Могильщики выкапывают болезни себе. Под старым холмом покоятся дурные испарения. Не надо взбалтывать топь. Надо жить на горах?[170] — так говорил старина Заратустра. А я, недостойный Федька, добавлю: вне времени. Как, спросите вы, персидский Бацзе. И я отвечу. Слушая музыку. Иоганна Себастиана Баха или Рихарда Штрауса. Ибо это и есть вершины. Кстати, недавно мне удалось побывать на концерте симфонического оркестра, исполнившего «Смерть и просветление» маэстро. Это то, что мы, устремленные в Индию, должны слушать. На этой горе веет такой ветерок, знаешь, отрешенности, буддизма чистой воды. Рихард Штраус как раз и перевел философию Шопенгауэра на музыкальный язык. Но разве заставишь нашу мудрую макаку слушать что-нибудь, кроме «Песняров» или Юры Антонова? Что за вкус! Ладно бы слушал цыган кабацких, Сличенко, там, — понятно, зов крови. А то — Антонов, Леонтьев. Попса голимая. Я, пожалуй, вообще не пойду в Индию с такими товарищами, под такую музыку. Юрка, Песчаный монашек, тоже хорош, носится с идеологическими врагами, всякими Плантами, Миками Джаггерами. Сумбур вместо музыки, как говаривал товарищ Иосиф Виссарионович (по поводу Шостаковича).

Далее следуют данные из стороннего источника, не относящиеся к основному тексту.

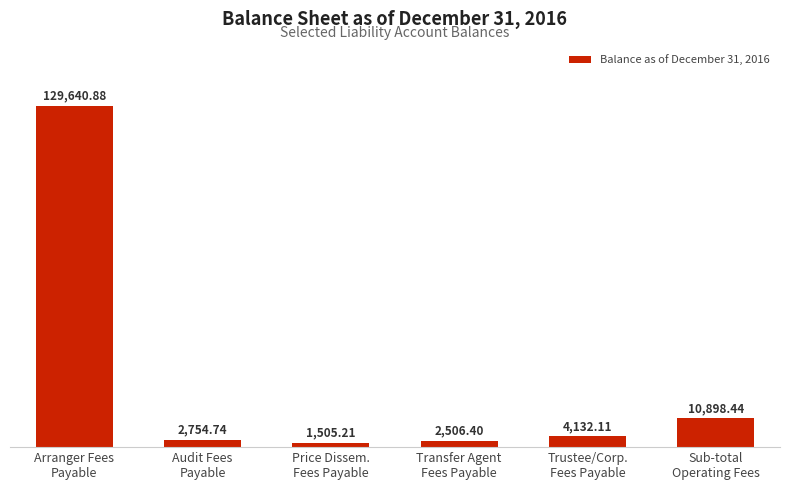

What is the average value?

25239.6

И наши туда же, вот уж обезьянья музыка. Все эти рок-н-роллщики а-ля битлы. И ведь его египетская Нефертити на флейте играет. Да и ты хорош гусь, хоть и Бацзе (извини; вот что бы с тобой сделали мусульманские товарищи, если бы узнали твое настоящее имя? Точнее, персонажа, стоящего за ним?). Ты же персиянин. Ну и слушал бы персидских госанов-менестрелей[171]. Или, тут до меня дошли сведения, мастеров каввали… Ты-то и не ведаешь про то, хотя и живешь вблизи явления. А в мире уже известен певец Хан из Пакистана. Кукареку, просыпайся там! Вот я скоро приеду и с немецкой скрупулезностью все разберу там у вас.
Стас, конечно, знал о каввали, распевании суфийских стихов, преподаватель Джахангир Дорри им рассказывал. Но вот про пакистанского певца Хана ничего не слышал, хотя, хм, до Пакистана рукой подать, двести кэмэ до Хоста, приграничного афганского города.
Познания и предпочтения в музыке у Стаса были скромные. Нравились всякие барды, вот Высоцкий, Суханов, Клячкин, Визбор. Он и сам на гитаре немного играл. Мог послушать и то, что любили Сунь Укун с Юркой, Песчаным монахом, а вот вкус Коня Аш Два О повергал его в трепет, граничащий с ужасом. Как-то Конь усадил всю четверку у себя в комнате и поставил кассету с Рихардом этим Штраусом, с симфонической поэмой «Also sprach Zarathustra» — «Так говорил Заратустра». Это была изощренная пытка. Друзья переглядывались, Сунь Укун ерзал и корчил рожи, так, чтобы хозяин не видел. Ша Сэн просто закрыл свои разноцветные глаза. А Конь натурально кайфовал, его серые глаза сияли, шнобель аж вспотел. Нет, на Блока он не был все-таки похож. Ну или был карикатурой Блока. И он заглядывал в лица друзей, стараясь отыскать в них признаки блаженства.
И когда прозвучали последние такты, Конь торжествующе вопросил собрание: «Ну как?!»